LaFreda
Thomas, GPC Student
After I became an U.S. Army dependent in
1992, my family had changed bases twice by June 1995. Our first duty station was Schofield Barracks, in the tropical
state of Hawaii, and our second was Fort Stewart, Georgia, one of the most
rapid deploying Armed Forces bases in the Southeast. In June of 1995 we permanently changed stations, “PCSed” in Army
lingo, from Hawaii to Georgia after three years of being stationed away from
the continental U.S. On November 23,
2000, Thanksgiving Day, I had the chance to visit the place I had called “home”
for so many years, my childhood home of Fayetteville, North Carolina. It was the first time in almost ten years
that I returned there. After a long,
and what seemed to be endless, four-hour drive we arrived at my grandmother’s
doorstep in a low-income housing section called Campbell Terrace. When I
stepped out of the car and looked around, the entire place looked empty. It was a strange sight to me because growing
up it was never like that. Even though
it had been a high crime area it was always so full of life. What happened between then and now had
completely altered the place that had I once knew. As I contemplated what “had been” and what it currently was I
could not help but think about the good old days.
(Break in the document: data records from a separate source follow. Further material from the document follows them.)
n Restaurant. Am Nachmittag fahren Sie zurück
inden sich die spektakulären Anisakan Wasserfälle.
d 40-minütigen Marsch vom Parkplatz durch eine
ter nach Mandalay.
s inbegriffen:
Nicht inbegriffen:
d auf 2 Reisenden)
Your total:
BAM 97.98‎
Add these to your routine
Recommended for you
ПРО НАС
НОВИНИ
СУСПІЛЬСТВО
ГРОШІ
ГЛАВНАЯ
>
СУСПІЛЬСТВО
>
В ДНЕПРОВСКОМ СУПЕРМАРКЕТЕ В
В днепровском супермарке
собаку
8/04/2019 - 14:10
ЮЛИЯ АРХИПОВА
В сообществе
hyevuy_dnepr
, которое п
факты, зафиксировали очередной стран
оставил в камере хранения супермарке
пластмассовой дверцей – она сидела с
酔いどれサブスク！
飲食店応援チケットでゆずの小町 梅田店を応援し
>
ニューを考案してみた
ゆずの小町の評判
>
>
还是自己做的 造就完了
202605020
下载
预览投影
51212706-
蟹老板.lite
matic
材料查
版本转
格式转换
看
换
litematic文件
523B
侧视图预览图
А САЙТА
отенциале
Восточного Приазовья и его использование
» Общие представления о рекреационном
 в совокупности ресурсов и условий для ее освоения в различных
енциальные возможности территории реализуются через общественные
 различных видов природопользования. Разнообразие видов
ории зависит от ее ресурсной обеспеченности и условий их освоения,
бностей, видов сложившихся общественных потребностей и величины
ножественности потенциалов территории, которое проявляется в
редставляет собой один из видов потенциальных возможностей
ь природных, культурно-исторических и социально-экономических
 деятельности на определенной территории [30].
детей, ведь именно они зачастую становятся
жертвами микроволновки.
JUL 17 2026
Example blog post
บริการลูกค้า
Although it was not the most perfect place to live, I realized
that all the commotion was what made it an “experience” rather than just a
place to live.
As I paced the street, and looked around, memories came flooding back as if had just happened yesterday. Fayetteville was home to a lot of my family and had been for quite some time. My family and I had lived in Campbell Terrace for as long as I could remember. We lived in apartment 534, and, just my luck, it was all the way in the front of the community, away from my close friends and cousins, so I had to run just to get to buildings in the rear of the community when it was time to go out and play. We used to live next door to a woman named Joyce who had a daughter named Gail, but she was too tomboyish for me so I would never really play with her. I would always go to my grandmother’s house to play with my cousins, since we lived so close. We would play hopscotch until we were all dirty and sweaty and hula-hoop until our little bony hips were sore. There was also a jungle gym in the abandoned Pre-Kindergarten schoolyard, about fifty feet away from my grandmother’s house, that we would use when we counted during a game of hide and go seek. But even though that was our everyday routine, it never got boring. There were days when my sister, Tamara, my cousins, Demetrius and Bridgette, and I would get a brown and white one-dollar food stamp from our grandmother and we would run to the penny candy store for treats. Sometimes neighbors could peak out of the door and see us running through the street like wild animals trying to get to the corner store. We would all get there and huddle in a group to figure out who would buy what with their dollar. My sister would get 100 pieces of assorted candy, my cousins would get the Flintstone’s orange-flavored push-up pops, and I would get the 100 assorted cookies, then we would find someplace to sit down and divide the goodies. On the weekdays, after school, the community recreation center would open to give out free sack lunches and teach free karate classes. It was fun sitting in the all white building trying to “make a deal” with the person sitting next to me because I wanted their peanut butter cookie. Those are the memories that keep my heart young and alive.
Just
like any other place I had lived; Campbell Terrace had its ups and its
downs. There were also traumatic
experiences living there too, just like any other low-income housing project. When I was about seven or eight I saw a man
who had been shot in the abdomen. The
force from the blast had been so strong that it opened his body up and his
intestines were on the ground. Then a
few weeks later my friend, Claudette, and I were tossing a ball around
outside. One of us had missed the throw
and it went in the street. Claudette’s
little brother, who was about four years old, then ran after the ball and was
hit by a speeding car less than a split second later. But as bad as this all sounds, they both lived. Campbell Terrace was always full of surprise
police raids on crack houses, late night gunshots, and drug needles but it was
a learning experience. It taught me
about the real world and what I wanted for myself when I grew up.
Now
that I was standing there, where almost all of my childhood memories had taken
place, I was staring at a ghost town.
There were no children, no giggles, no hide and go seek, no hopscotch,
no tag, and no hula-hoops lying on the front stoops. It was just a regular place where people lived. It had been repainted to look more like a
retirement community and less like an apartment sector. The recreation center had boards up on the
windows and doors, as if it had been condemned, and there was no one in sight. Over the past several years police raids,
drive bys, AIDS, and people who just moved away had drained the life out of
Campbell Terrace, leaving it a lifeless corpse. The corner store had burned to the ground and everyone just
seemed to be confined to the walls of their apartments. Life had become just regular life and less
of an “experience”.
Since
the last time I visited Campbell Terrace a few years ago nothing has really
changed. It still remains as lifeless
as it was the day I returned there. I guess
with the changes that were made tolerance levels had reached zero. I know that it will never go back to being
the same, but there is nothing wrong with reminiscing about the good old days.